- _Task item_
From the line that holds "- bowl [529,593,597,648]" down to the last line of the listing below, reproduce each line exactly and nothing more, omitting pictures.
::: Provided data :::
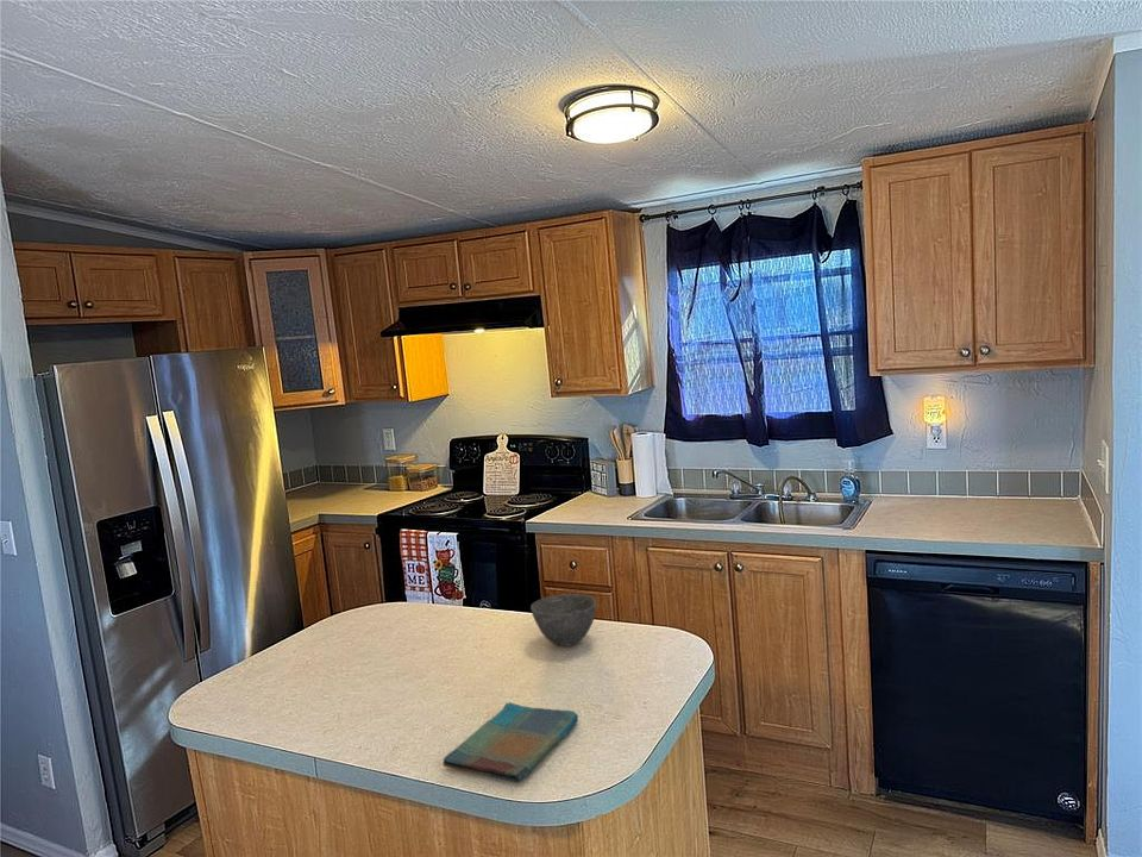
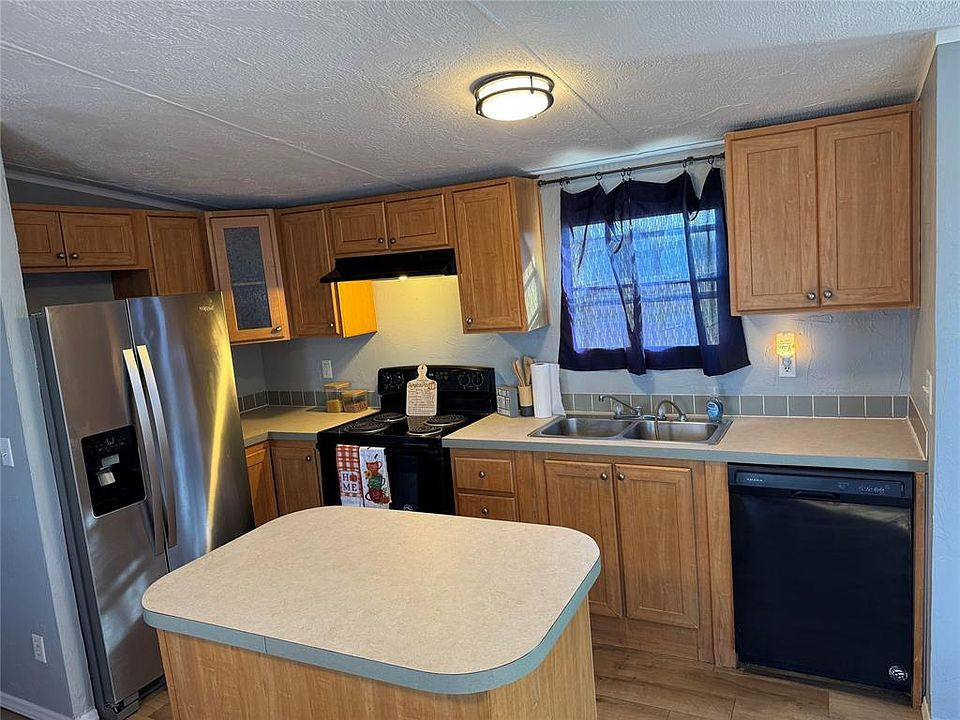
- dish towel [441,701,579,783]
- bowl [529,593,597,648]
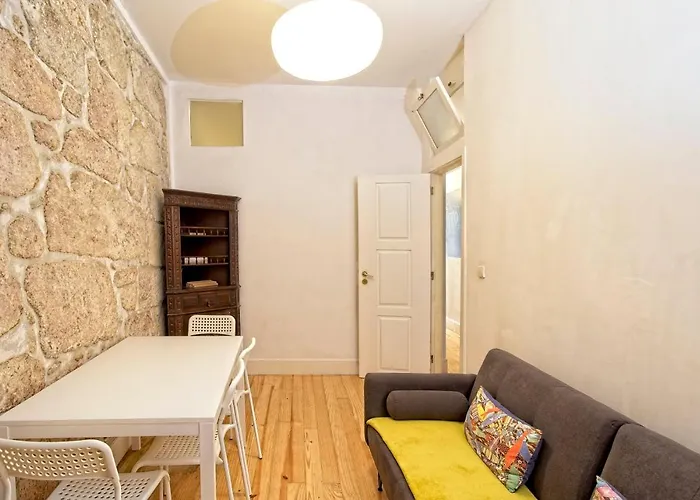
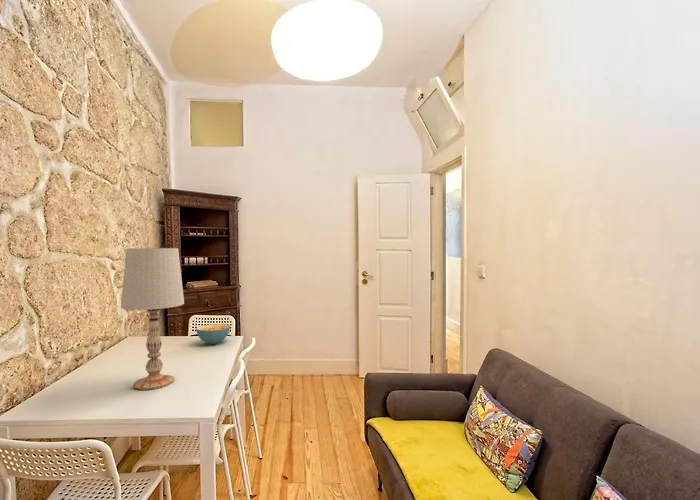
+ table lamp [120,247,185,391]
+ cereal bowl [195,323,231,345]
:::
- _Answer to this problem_
- bowl [529,593,597,648]
+ table lamp [120,247,185,391]
+ cereal bowl [195,323,231,345]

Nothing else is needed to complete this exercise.